Il y a parmi vous des amateurs de pèlerinage. Voyez la pub de Notre-Dame de Pellevoisin, près de Bourges, rapportée par Carole Granchamp. Cette dernière aime aussi Notre-Dame de paix et de concorde à Basse-Wavre, en Belgique. Nos amis Dupont ont prié pour nous Notre-Dame des Pauvres, à Banneux, près de Liège, en pensant à Beauraing, non loin.. Nous pouvons revoir ou découvrir Notre-Dame de Liesse, le samedi 13 mai, avec Sainte-Odile. J’y vais, Gaëlle Kharif aussi. Et vous ?

Pensez aux activités de vacances pour les jeunes à la mer ou à la montagne de nos Franciscaines voisines.

Pour vous et votre entourage, il y a encore des dépliants qui présentent notre semaine sainte et les œuvres et les célébrations qui l’accompagnent.

Agenda :

Cet après-midi, la retransmission de la dernière conférence de Notre-Dame par Olivier Boulnois, Dieu est-il humain ? Ma pensée est proche de celle de ce philosophe et théologien.

À Notre-Dame et à Argenteuil, exposition et vénération des reliques de la Passion en ce temps privilégié.

Programme spécial de notre semaine sainte : Voir programme de Sainte-Odile…

Trois premiers jours : programme habituel ici. Lundi 10, une soirée de prière avec Sant’Egidio ? Mardi 11, messe à 08 h 45, mercredi 12, messe à 12 h 10 et adoration de 19 h à 20 h. À Notre-Dame, messe de bénédiction des huiles, ce mercredi à 18 h, puis dîner pour les évêques, les prêtres, les diacres et leur épouse, les séminaristes.

Je participe à la messe de la Cène du Seigneur, en rite extraordinaire, célébrée par don Carlo Cecchin, à Sainte-Odile, à 20 h 30, en soutane et surplis, avec le missel bilingue Feder de ma conversion en 1964.

Vendredi 14, ici, chemin de croix à 12 h. Avec quête pour les Franciscains qui s’occupent des Lieux saints. Suivi d’un partage selon les fidèles présents. Le soir, je cherche encore un point de chute, 19 h en Bx Paul VI ou 20 h 30 en St Pie V.

Samedi 15 avril, à 20 h 30, je participe à la vigile pascale à Sainte-Odile, en rite ordinaire. Baptême de Judith Doufand par votre chapelain.

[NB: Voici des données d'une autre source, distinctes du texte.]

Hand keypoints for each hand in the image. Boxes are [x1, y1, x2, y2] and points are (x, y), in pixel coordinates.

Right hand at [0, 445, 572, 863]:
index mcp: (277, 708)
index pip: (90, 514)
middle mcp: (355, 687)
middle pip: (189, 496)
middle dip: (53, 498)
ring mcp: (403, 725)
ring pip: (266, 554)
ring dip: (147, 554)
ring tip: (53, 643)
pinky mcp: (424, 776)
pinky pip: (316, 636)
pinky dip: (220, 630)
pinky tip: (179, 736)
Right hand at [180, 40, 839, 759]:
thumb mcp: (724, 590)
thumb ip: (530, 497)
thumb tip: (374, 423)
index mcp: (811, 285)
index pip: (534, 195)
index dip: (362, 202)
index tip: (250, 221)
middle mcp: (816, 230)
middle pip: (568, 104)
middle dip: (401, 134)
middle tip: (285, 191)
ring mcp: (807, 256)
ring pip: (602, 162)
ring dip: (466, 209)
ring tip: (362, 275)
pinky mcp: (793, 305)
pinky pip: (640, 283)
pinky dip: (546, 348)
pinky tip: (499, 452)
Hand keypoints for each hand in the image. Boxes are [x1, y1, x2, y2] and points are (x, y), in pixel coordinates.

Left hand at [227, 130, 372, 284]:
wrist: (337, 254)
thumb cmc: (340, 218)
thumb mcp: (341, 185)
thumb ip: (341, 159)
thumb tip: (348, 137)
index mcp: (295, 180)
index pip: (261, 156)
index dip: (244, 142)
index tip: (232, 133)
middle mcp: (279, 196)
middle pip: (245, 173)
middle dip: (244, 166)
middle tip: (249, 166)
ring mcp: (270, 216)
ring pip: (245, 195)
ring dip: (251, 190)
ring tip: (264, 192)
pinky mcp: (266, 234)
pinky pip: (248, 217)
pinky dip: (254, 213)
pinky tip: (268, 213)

Dimanche 16, 10 h 30, messe de Pâques ici, avec aspersion au début. Il a été question d’une première communion bis de Judith Doufand ici. Nous prierons pour Joseph Ratzinger dit Benoît XVI à l’occasion de ses quatre-vingt-dix ans, le 16 avril 1927. Nous prierons en communion avec les chrétiens orthodoxes qui cette année ont la même date que nous ou l’inverse et avec le rassemblement œcuménique de La Défense de l’aurore. Évocation de Benoît Joseph Labre ! À partir de 14 h, je participe au repas de Pâques, chez Talia Yamat, avec sa fille et ses amis.

Nous vivons notre semaine sainte de Pâques, des Rameaux à Pâques, en pensant à la semaine de Pessah, la pâque, des Juifs, du lundi 10 avril au mardi 18, qui reconduit, comme la nôtre, celle que Jésus a vécue en l’an 30 ou 33.

Chant à Marie : Je vous salue Marie.